The most famous embedding discovery is that vector arithmetic captures analogies. Word2Vec showed that:

Vector Arithmetic
# The classic analogy test
vector("King") - vector("Man") + vector("Woman") ≈ vector("Queen")

# This works because:
# King - Man  = the concept of "royalty" (gender removed)
# + Woman     = add female gender back
# = Queen     = female royalty

# More examples:
# Paris - France + Italy ≈ Rome
# Walking - Walk + Swim ≈ Swimming
# Doctor - Man + Woman ≈ Nurse (note: reflects training data biases!)
Important caveat: Embeddings learn from training data, which means they can encode societal biases. The "Doctor - Man + Woman = Nurse" example reveals gender bias in the training corpus. Modern embedding models use debiasing techniques, but awareness of this limitation is important.

From Words to Sentences to Documents

Early embeddings (Word2Vec, GloVe) worked at the word level.
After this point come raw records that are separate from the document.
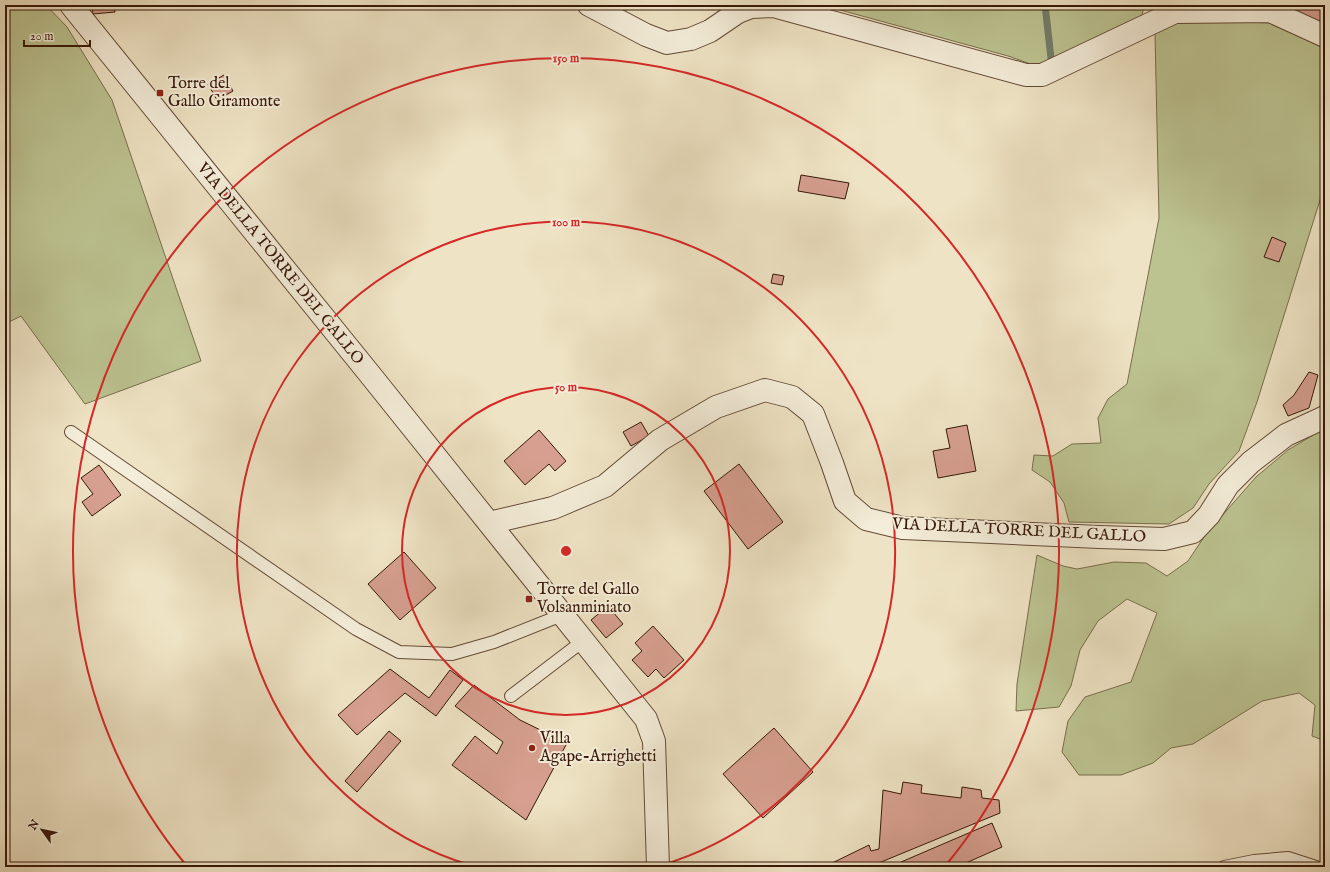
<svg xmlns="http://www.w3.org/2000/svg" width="1330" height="872" viewBox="0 0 1330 872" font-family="'IM FELL English',serif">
<rect width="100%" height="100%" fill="#eee3c4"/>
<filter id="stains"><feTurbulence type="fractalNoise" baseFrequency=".005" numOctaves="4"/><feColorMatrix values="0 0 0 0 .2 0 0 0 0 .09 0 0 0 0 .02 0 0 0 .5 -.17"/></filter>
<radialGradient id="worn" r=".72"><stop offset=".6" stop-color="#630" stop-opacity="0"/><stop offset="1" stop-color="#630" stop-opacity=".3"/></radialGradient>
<path fill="#bcc391" stroke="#796d4c" d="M5 5H46L67 27 112 100 201 361 85 404 21 316 5 324Z
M822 5H1144L1142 16 1039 67 1008 56Z
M1178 20 1273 23 1325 49V184L1257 402 1239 451 1209 484 1193 508 1169 524 1069 522 1064 503 1050 482 1032 470 1034 455 1053 456 1072 444 1101 443 1098 418 1108 399 1127 384 1159 218 1155 34Z
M1325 428V741L1312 736 1315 705 1299 693 1262 701 1193 744 1171 748 1153 763 1121 775H1079L1062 752 1068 721 1085 697 1131 682 1157 613 1127 599 1098 621 1080 650 1071 686 1059 707 1016 711 1017 684 1037 555 1063 566 1077 569 1114 562 1146 563 1167 576 1188 561 1206 534 1256 477 1288 450Z"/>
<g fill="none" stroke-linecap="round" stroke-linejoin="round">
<path stroke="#737c6c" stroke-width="7" d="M1045 5 1051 58"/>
</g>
<path fill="#d69f8f" stroke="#361708" d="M92 5H114L115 12 93 14Z
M1284 5H1325V32L1281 12Z
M224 75 233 91 217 100 208 84Z
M801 175 849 183 845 199 798 191Z
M1272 237 1286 243 1279 262 1264 257Z
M773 274 784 276 782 285 771 283Z
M1309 372 1318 375 1309 408 1288 416 1283 405 1294 395Z
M641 422 649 436 631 446 623 432Z
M967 425 976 471 938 478 933 451 950 448 946 429Z
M539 430 566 461 555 471 549 464 525 485 504 461Z
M739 464 783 522 748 549 704 491Z
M99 465 121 495 92 516 82 502 93 494 81 478Z
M404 552 436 588 400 620 368 584Z
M608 606 623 624 606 638 591 620Z
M653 626 684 660 664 678 656 669 648 677 632 660 642 651 635 643Z
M390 669 429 698 450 670 463 680 436 716 405 693 357 735 338 715Z
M474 685 520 720 567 743 526 820 452 765 475 736 497 754 503 742 455 706Z
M774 728 813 772 763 818 723 774Z
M389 731 401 741 357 792 345 781Z
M903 782 922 785 921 793 961 798 962 787 981 790 982 798 999 800 1000 813 869 867H824L869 845 871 851 879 849 883 790 901 794Z
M992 823 1002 847 959 866V867H903L901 862Z"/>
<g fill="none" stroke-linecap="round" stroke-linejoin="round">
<defs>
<path id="lane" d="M71 432 356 629 399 652 452 654 494 642 562 615
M511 696 583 641
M1224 867 1254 861 1288 858 1316 867"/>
<path id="street" d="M71 5 372 377 646 719 654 741 658 867
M589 5 646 35 667 43 691 39 710 31 738 12 751 7 773 6 1026 75H1042L1175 12 1270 11 1325 36
M489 523 553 508 605 486 660 440 716 407 765 390 792 397 813 414 832 463 845 501 866 519 903 528 1099 537 1164 539 1193 532 1209 515 1228 485 1251 462 1286 435 1325 417"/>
</defs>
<use href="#lane" stroke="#644a37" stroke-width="14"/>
<use href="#street" stroke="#644a37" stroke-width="24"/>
<use href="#lane" stroke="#f4edd9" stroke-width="12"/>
<use href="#street" stroke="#f4edd9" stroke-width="22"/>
</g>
<g fill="none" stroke="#d62828" stroke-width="2">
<circle cx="566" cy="551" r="164"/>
<path d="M473 866A329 329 0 1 1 659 866"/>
<path d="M186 865A493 493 0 1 1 946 865"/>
</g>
<g fill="#8f2418" stroke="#f4edd9" stroke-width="1.5">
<rect x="156" y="89" width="8" height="8" rx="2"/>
<rect x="525" y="595" width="8" height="8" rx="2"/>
<circle cx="532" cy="748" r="4"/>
</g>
<g text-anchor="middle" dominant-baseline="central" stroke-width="4" stroke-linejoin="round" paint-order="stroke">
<g font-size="16" fill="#361708" stroke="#f4edd9" text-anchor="start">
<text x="168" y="84">Torre del<tspan x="168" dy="18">Gallo Giramonte</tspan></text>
<text x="537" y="590">Torre del Gallo<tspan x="537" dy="18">Volsanminiato</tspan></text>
<text x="540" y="739">Villa<tspan x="540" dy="18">Agape-Arrighetti</tspan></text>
</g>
<g font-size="16" fill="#361708" stroke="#f4edd9">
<text transform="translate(280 264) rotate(51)">VIA DELLA TORRE DEL GALLO</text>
<text transform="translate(1019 531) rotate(3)">VIA DELLA TORRE DEL GALLO</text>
</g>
</g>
<circle cx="566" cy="551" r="6" fill="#d62828" stroke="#f4edd9" stroke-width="2"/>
<g font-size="12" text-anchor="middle" font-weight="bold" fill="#d62828" stroke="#f4edd9" stroke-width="4" stroke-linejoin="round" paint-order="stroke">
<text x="566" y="62">150 m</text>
<text x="566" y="226">100 m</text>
<text x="566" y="391">50 m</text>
</g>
<rect width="1330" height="872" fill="none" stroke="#eee3c4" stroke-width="20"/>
<rect x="6" y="6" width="1318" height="860" fill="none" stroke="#361708" stroke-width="2"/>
<rect x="10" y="10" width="1310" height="852" fill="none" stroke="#361708"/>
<g transform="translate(42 830) rotate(303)" stroke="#f4edd9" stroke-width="3" paint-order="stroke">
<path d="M0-3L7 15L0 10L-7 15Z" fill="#361708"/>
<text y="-6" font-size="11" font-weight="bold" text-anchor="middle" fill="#361708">N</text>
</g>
<path d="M24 40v6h66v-6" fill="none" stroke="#361708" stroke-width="2"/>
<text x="30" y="40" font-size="12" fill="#361708" stroke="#f4edd9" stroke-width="3" paint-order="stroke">20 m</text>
<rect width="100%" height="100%" filter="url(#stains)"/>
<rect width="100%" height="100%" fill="url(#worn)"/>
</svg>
Modern embedding models work at the sentence or document level, which is far more useful for applications:

  • Word embeddings: "bank" always has the same vector, regardless of context.
  • Sentence embeddings: "I went to the bank to deposit money" and "I sat on the river bank" give "bank" different meanings because the full context is considered.
  • Document embeddings: Entire paragraphs or pages are compressed into a single vector that captures the overall topic and meaning.

What Can You Do with Embeddings?

  • Semantic search: Find documents by meaning, not keywords.
  • RAG (Retrieval-Augmented Generation): Ground LLM responses in relevant documents.
  • Recommendations: Suggest similar items based on embedding proximity.
  • Clustering: Group similar documents automatically.
  • Classification: Categorize text based on embedding similarity to category examples.
  • Duplicate detection: Find near-duplicate content.
  • Anomaly detection: Identify outliers that do not match any cluster.

💡 Think About It

Consider the sentence "The bank approved my loan." What information would the embedding need to capture to distinguish this from "The river bank was muddy"?

The embedding model uses surrounding words ("approved," "loan" vs "river," "muddy") to understand context. Modern models process the entire input and produce a single vector that encodes this contextual meaning.